About the Project

In schools across Canada, students are chronically absent from school because of mental health disabilities. This is not only an issue of mental health rights, disability rights, education rights, or human rights. It’s a matter of life and death. When we do not provide needs-based educational accommodations, supports, and services, suicide risk factors increase.

For too long, the silence on school phobia and chronic absenteeism has been deafening. Whether it’s the decisions that happen at schools, school boards, provincially, territorially, or federally, by school support professionals or administrators, healthcare or mental health professionals, human rights tribunals or the Supreme Court of Canada, students with mental health disabilities, including school phobia, have a right to a publicly funded education that meets their disability and education needs.

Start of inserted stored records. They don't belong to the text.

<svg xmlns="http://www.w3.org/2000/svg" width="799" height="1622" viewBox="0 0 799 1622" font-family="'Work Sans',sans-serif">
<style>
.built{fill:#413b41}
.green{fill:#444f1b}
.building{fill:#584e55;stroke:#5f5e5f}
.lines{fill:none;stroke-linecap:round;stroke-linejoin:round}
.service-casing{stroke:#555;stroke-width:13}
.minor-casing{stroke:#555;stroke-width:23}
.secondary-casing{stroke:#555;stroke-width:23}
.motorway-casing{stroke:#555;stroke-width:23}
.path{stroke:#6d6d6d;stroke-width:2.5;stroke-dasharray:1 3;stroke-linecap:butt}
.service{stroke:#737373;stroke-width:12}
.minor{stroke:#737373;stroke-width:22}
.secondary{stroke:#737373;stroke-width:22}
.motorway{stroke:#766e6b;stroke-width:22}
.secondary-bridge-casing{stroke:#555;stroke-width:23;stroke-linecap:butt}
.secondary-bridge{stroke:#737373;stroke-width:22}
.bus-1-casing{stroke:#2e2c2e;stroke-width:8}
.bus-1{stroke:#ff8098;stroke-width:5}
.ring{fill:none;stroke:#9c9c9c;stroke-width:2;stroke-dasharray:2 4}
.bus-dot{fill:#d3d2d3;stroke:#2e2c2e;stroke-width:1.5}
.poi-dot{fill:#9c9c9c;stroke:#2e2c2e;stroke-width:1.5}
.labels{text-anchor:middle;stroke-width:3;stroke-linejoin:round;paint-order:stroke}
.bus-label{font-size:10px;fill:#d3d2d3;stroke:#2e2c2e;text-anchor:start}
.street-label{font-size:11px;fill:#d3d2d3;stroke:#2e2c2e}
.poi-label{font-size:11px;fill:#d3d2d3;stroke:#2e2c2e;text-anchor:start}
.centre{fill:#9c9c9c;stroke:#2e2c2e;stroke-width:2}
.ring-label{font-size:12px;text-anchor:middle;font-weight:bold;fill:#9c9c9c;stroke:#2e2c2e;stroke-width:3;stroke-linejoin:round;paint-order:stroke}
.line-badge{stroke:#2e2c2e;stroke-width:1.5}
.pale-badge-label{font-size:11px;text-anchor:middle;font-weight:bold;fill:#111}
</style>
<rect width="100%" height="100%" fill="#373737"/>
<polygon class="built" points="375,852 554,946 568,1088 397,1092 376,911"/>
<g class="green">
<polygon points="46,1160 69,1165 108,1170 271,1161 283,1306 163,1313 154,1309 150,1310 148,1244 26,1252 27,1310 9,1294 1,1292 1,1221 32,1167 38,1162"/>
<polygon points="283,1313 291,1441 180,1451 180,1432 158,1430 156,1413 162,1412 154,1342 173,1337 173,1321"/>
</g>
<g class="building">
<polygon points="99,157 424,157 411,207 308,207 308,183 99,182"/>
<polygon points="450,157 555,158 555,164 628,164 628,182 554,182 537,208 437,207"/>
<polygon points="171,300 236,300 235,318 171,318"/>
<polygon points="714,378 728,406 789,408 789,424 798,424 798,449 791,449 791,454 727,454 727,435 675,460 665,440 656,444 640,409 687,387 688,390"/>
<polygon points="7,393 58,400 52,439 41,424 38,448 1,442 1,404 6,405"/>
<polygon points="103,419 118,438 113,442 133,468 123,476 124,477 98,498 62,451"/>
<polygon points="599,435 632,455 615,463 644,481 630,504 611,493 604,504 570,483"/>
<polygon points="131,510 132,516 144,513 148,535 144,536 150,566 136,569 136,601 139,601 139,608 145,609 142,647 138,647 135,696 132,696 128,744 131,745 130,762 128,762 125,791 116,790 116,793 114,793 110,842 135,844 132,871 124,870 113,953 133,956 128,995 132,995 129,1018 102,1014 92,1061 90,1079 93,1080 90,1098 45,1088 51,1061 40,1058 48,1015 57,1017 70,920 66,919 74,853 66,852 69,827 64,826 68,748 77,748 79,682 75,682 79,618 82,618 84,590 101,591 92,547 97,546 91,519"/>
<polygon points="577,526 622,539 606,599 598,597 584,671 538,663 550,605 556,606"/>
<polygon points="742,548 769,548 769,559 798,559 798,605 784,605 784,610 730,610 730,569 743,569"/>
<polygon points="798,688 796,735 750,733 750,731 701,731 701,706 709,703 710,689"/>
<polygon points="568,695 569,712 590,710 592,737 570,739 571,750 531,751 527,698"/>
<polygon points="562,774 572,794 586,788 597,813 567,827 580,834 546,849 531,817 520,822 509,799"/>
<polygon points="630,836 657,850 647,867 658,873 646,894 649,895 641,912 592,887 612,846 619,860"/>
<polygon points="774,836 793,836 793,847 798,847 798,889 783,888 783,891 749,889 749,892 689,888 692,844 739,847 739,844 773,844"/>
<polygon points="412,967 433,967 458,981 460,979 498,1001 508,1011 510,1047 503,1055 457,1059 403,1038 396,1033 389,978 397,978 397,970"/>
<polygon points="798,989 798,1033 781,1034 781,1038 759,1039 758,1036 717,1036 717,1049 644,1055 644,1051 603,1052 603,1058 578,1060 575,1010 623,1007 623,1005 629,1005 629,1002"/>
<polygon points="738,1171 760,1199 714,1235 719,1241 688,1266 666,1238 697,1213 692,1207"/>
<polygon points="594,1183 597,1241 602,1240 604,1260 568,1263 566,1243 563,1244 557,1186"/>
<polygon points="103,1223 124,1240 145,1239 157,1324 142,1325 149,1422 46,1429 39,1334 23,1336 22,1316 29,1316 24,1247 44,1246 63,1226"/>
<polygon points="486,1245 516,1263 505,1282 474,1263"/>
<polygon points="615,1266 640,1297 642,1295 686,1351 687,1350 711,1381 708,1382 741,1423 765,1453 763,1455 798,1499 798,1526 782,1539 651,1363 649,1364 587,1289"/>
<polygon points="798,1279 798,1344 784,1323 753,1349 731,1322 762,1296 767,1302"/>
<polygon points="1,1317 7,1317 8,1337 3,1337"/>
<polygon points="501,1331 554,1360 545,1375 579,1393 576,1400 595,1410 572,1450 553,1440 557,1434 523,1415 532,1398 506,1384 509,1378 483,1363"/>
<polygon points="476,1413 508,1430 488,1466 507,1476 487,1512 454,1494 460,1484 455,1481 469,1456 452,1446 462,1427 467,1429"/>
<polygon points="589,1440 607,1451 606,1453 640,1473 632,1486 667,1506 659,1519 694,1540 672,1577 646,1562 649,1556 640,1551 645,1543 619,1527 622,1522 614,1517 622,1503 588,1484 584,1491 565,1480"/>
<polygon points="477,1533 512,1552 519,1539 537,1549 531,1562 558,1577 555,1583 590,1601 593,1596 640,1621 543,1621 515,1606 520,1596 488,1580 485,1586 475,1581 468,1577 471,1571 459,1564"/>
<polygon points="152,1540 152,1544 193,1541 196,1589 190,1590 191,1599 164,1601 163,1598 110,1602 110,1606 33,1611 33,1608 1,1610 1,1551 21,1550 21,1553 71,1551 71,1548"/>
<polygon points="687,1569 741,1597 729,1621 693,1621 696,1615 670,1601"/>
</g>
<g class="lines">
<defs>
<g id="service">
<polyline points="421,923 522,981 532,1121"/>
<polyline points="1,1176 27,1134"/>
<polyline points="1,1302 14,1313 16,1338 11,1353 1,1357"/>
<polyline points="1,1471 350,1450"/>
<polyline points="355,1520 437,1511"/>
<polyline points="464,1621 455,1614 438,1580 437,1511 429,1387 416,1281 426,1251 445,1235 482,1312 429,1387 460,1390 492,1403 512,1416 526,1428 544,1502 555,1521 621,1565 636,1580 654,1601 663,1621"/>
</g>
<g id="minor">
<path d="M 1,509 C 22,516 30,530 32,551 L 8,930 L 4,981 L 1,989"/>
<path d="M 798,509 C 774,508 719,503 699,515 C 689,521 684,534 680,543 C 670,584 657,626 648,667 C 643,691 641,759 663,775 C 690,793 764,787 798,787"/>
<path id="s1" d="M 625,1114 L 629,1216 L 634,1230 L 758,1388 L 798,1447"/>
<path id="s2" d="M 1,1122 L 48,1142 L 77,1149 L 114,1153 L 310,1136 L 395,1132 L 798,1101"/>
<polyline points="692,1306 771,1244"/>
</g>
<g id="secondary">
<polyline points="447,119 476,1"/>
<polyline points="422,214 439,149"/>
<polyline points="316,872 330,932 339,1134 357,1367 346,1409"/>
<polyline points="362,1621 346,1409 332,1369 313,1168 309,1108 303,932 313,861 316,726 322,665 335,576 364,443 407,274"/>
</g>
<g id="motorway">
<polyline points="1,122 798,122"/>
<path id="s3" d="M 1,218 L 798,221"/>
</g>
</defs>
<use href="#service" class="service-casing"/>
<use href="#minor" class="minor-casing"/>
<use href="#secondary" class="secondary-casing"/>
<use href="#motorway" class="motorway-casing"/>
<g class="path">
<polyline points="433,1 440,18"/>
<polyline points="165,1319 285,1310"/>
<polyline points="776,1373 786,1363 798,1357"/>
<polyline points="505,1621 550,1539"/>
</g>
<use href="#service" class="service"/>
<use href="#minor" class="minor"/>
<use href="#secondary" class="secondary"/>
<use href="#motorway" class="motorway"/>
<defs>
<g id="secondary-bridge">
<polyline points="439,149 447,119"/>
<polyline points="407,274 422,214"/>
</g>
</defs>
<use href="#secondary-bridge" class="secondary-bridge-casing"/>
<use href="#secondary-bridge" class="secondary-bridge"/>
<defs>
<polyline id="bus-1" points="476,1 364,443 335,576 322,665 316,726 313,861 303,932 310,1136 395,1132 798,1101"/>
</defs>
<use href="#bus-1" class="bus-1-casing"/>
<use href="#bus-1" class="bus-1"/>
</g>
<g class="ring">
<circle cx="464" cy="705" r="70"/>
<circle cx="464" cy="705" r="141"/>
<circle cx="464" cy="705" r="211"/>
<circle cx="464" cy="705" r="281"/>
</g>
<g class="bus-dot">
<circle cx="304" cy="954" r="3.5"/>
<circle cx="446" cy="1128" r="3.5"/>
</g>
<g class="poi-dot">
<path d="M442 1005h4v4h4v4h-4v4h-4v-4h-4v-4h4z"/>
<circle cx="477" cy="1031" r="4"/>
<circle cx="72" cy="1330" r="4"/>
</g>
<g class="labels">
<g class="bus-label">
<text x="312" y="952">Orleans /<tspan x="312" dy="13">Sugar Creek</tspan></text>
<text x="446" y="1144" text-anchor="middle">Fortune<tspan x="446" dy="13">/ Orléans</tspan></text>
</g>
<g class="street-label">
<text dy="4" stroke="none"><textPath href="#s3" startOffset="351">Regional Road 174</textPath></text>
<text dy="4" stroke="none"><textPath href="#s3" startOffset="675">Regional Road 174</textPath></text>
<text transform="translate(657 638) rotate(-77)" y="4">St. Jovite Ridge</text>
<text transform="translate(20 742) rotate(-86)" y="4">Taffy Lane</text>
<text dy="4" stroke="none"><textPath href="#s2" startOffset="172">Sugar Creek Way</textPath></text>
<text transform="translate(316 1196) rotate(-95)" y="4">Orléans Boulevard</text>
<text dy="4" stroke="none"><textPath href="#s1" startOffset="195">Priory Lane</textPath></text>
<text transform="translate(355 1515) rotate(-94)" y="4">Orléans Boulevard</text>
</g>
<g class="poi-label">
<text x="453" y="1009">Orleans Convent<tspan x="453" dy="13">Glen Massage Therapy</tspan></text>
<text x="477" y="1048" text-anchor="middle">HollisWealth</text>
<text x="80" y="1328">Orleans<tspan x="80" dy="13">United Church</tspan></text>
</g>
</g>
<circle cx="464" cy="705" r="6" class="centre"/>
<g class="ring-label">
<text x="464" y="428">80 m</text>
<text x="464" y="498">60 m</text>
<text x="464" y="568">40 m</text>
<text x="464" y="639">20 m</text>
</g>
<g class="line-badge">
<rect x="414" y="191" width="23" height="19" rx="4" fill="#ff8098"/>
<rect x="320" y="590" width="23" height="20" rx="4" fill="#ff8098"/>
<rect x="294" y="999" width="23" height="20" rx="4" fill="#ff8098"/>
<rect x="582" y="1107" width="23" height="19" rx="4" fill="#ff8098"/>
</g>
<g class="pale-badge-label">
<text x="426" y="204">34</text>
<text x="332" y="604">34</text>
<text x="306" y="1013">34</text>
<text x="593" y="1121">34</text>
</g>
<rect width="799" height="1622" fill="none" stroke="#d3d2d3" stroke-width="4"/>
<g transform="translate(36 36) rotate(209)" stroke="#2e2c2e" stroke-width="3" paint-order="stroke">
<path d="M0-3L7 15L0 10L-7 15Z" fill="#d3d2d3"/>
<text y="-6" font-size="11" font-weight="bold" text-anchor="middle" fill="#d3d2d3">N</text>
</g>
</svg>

As a nation, we need to take better care of each other. We need to value the lives of young people. We need to walk the talk on mental health and wellness issues, inclusion, accessibility, and human rights. We need to create the needs-based accommodations that allow students to access and manage a publicly funded education. We need to put into practice the human rights of children asserted in 1989 under the United Nations Convention on the Rights of the Child. Canada signed the convention in 1991. https://www.unicef.org/child-rights-convention

Sheryl Boswell

Director of Youth Mental Health Canada, Hamilton, Ontario, International Association of Youth Mental Health.

“Beneath every behavior there is a feeling. And beneath each feeling is a need. And when we meet that need, rather than focus on the behavior, we begin to deal with the cause, not the symptom.” ~Ashleigh Warner

 

“One size does not fit all.” – Frank Zappa

 

“When a flower doesn’t bloom, you fix the environment in which it grows, not the flower.”  – Alexander Den Heijer

Sheryl Boswell is the Executive Director and Founder of Youth Mental Health Canada, a registered charitable nonprofit organization focused on youth, family, and community engagement for mental health education, support, advocacy, and change. 

Sheryl’s journey to YMHC began in her hometown of Hamilton. As a teenager, she worked with young people with disabilities, went to university to continue her studies in the field, and after university, lived in Zimbabwe for three years and worked as a Special Education teacher.

In Canada, Sheryl has taught elementary, secondary, postsecondary, and adult education students. She is also a trained Life Skills Coach and a Career Counselor. 

Sheryl has been a mental health advocate for almost 20 years. She has contributed to change in education to support students with mental health disabilities. She has provided advocacy support for students across Canada. 

Sheryl has written five mental wellness workbooks, produced a national youth mental health documentary film with 150 students from three provinces and a national youth mental health film contest, Directing Change Canada, created the largest online mental health platform in Canada and the largest youth mental health social media platforms internationally. Sheryl works with many international suicidologists, experts, and organizations, and is a well-regarded expert and collaborator in the field. 

Sheryl has been an active member of the American Association of Suicidology, International Coalition for Addressing and Understanding Suicide Experiences, and the International Association of Youth Mental Health. She has presented at numerous conferences across Canada and internationally and provided youth mental health workshops and training courses on a wide variety of topics for schools, community organizations, professionals, and families. 

Sheryl is a suicide loss survivor. The experience of loss has informed her understanding of suicide experiences and suicide prevention. 

School Phobia and Chronic Absenteeism:

YMHC provided the first nation-wide research on school phobia and chronic absenteeism with a survey that was launched in 2019. YMHC will be providing a follow-up to the first survey with a post-COVID school phobia and chronic absenteeism survey led by a team of professionals, students, families, and community members. 

Sheryl has produced a practical guidebook for families and schools on ways to support young people with school phobia. The guidebook contains important support strategies, assessment forms, support and re-entry to school plans, a mental wellness action plan, possible educational accommodations, and school phobia language, signs and symptoms, coping strategies, and more. We believe this resource will be a helpful guidebook for families and schools everywhere, not just in Canada.

We are working on producing a series of educational videos on school phobia.

We have extensive qualitative and quantitative evidence of the reality of living with school phobia. Story submissions will be updated on our School Phobia website as more families share their experiences.